Collected data entries
···

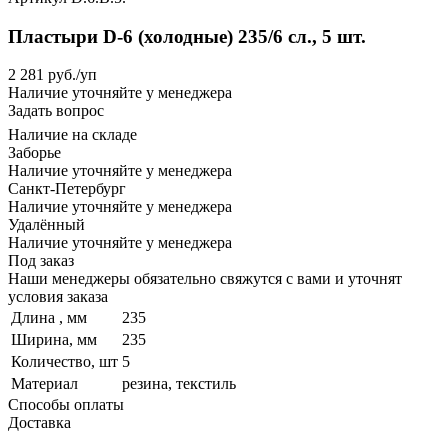
Пластыри D-6 (холодные) 235/6 сл., 5 шт.
2 281
руб.
/уп
Наличие уточняйте у менеджера
Задать вопрос
Наличие на складе
Заборье
Наличие уточняйте у менеджера
Санкт-Петербург
Наличие уточняйте у менеджера
Удалённый
Наличие уточняйте у менеджера
Под заказ
Наши менеджеры обязательно свяжутся с вами и уточнят
условия заказа
Длина , мм
235
Ширина, мм
235
Количество, шт
5
Материал
резина, текстиль
Способы оплаты
Доставка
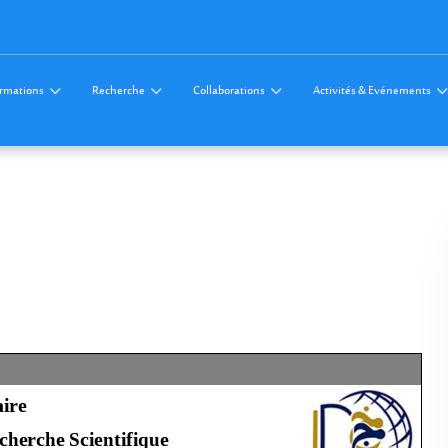
rmations
Recherche
Collaborations
Activités & Evénements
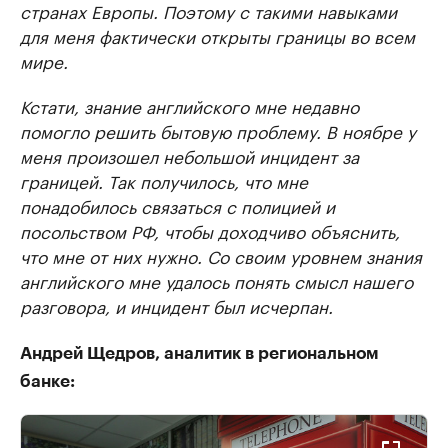
странах Европы. Поэтому с такими навыками
для меня фактически открыты границы во всем
мире.
Кстати, знание английского мне недавно
помогло решить бытовую проблему. В ноябре у
меня произошел небольшой инцидент за
границей. Так получилось, что мне
понадобилось связаться с полицией и
посольством РФ, чтобы доходчиво объяснить,
что мне от них нужно. Со своим уровнем знания
английского мне удалось понять смысл нашего
разговора, и инцидент был исчерпан.
Андрей Щедров, аналитик в региональном
банке:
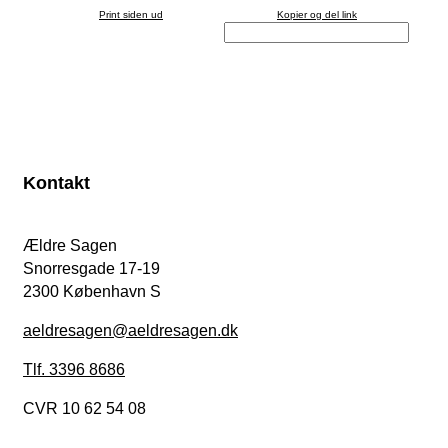
Print siden ud
Kopier og del link
Kontakt
Ældre Sagen
Snorresgade 17-19
2300 København S
aeldresagen@aeldresagen.dk
Tlf. 3396 8686
CVR 10 62 54 08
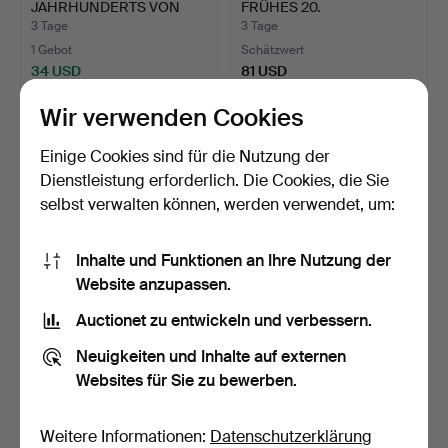
JAHRHUNDERTS VON
FRÜHES 20.
MRS CAT…
JAHRHUNDERT, P…
3 Tage
3 Tage
1 Gebot
Schätzwert
34 USD
81 USD
Wir verwenden Cookies
Einige Cookies sind für die Nutzung der
Dienstleistung erforderlich. Die Cookies, die Sie
selbst verwalten können, werden verwendet, um:
Inhalte und Funktionen an Ihre Nutzung der
Website anzupassen.
Auctionet zu entwickeln und verbessern.
BRITISCHE SCHULE
NAIVES PORTRÄT EINES
FRÜHES 20.
KINDES MIT
Neuigkeiten und Inhalte auf externen
JAHRHUNDERT, P…
SPIELZEUGP…
3 Tage
3 Tage
Websites für Sie zu bewerben.
Schätzwert
Schätzwert
81 USD
404 USD
Weitere Informationen:
Datenschutzerklärung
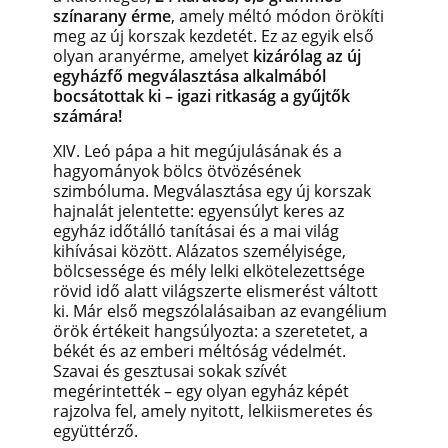
színarany érme
, amely méltó módon örökíti
meg az új korszak kezdetét. Ez az egyik első
olyan aranyérme, amelyet
kizárólag az új
egyházfő megválasztása alkalmából
bocsátottak ki – igazi ritkaság a gyűjtők
számára!
XIV. Leó pápa a hit megújulásának és a
hagyományok bölcs ötvözésének
szimbóluma. Megválasztása egy új korszak
hajnalát jelentette: egyensúlyt keres az
egyház időtálló tanításai és a mai világ
kihívásai között. Alázatos személyisége,
bölcsessége és mély lelki elkötelezettsége
rövid idő alatt világszerte elismerést váltott
ki. Már első megszólalásaiban az evangélium
örök értékeit hangsúlyozta: a szeretetet, a
békét és az emberi méltóság védelmét.
Szavai és gesztusai sokak szívét
megérintették – egy olyan egyház képét
rajzolva fel, amely nyitott, lelkiismeretes és
együttérző.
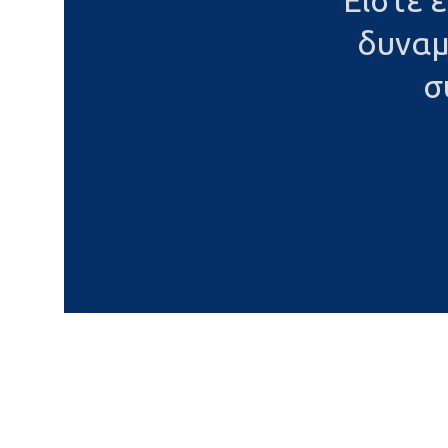
Είστε 
δυναμ
σ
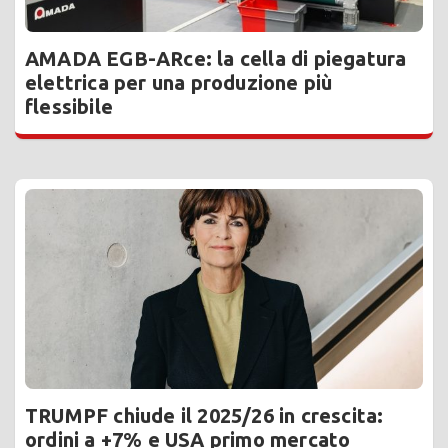
AMADA EGB-ARce: la cella di piegatura
elettrica per una produzione più
flessibile
TRUMPF chiude il 2025/26 in crescita:
ordini a +7% e USA primo mercato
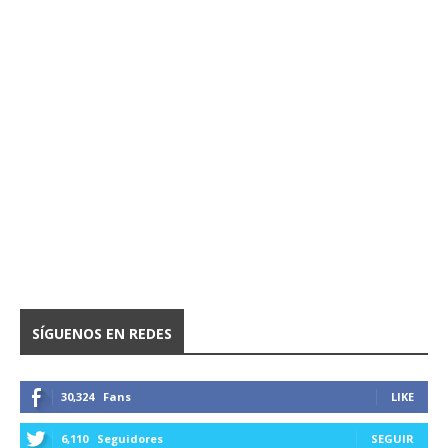
SÍGUENOS EN REDES
30,324
Fans
LIKE
6,110
Seguidores
SEGUIR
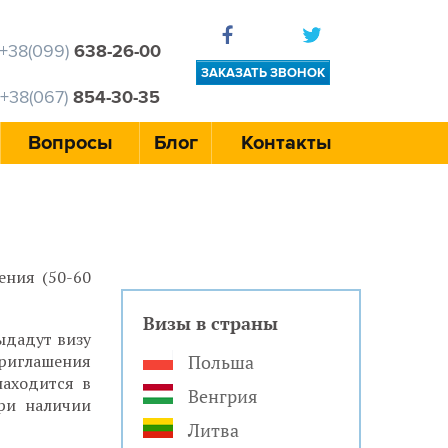
+38(099)
638-26-00
ЗАКАЗАТЬ ЗВОНОК
+38(067)
854-30-35
Вопросы
Блог
Контакты
ения (50-60
Визы в страны
ыдадут визу
риглашения
Польша
находится в
Венгрия
при наличии
Литва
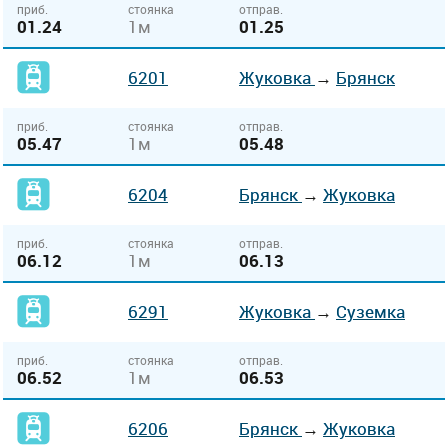
приб.
стоянка
отправ.
01.24
1м
01.25
6201
Жуковка
→
Брянск
приб.
стоянка
отправ.
05.47
1м
05.48
6204
Брянск
→
Жуковка
приб.
стоянка
отправ.
06.12
1м
06.13
6291
Жуковка
→
Суземка
приб.
стоянка
отправ.
06.52
1м
06.53
6206
Брянск
→
Жуковка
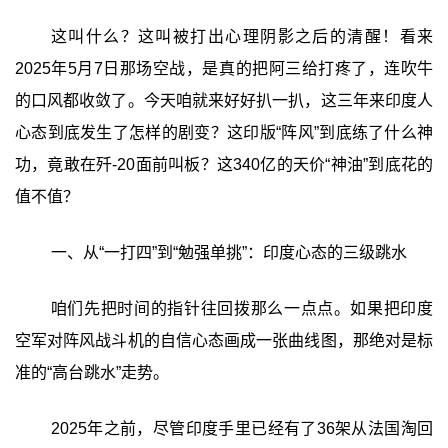
这叫什么？这叫被打出心理阴影之后的清醒！看来
2025年5月7日那场空战，是真的把阿三给打疼了，连吹牛
的口风都收敛了。今天咱就来好好扒一扒，这三年来印度人
心态到底发生了怎样的剧变？这印版“阵风”到底练了什么神
功，竟敢在歼-20面前叫板？这340亿的天价“神油”到底花的
值不值？
一、从“一打四”到“勉强单挑”：印度心态的三级跳水
咱们先把时间的指针往回拨那么一点点。如果把印度
空军对阵风战斗机的自信心态画成一张曲线图，那绝对是标
准的“高台跳水”走势。
2025年之前，尽管印度手里已经有了36架从法国淘回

···

Whenever a line of the data includes the word "английского", show that line in full.

_EXPECTED ANSWER_.
Кстати, знание английского мне недавно
английского мне удалось понять смысл нашего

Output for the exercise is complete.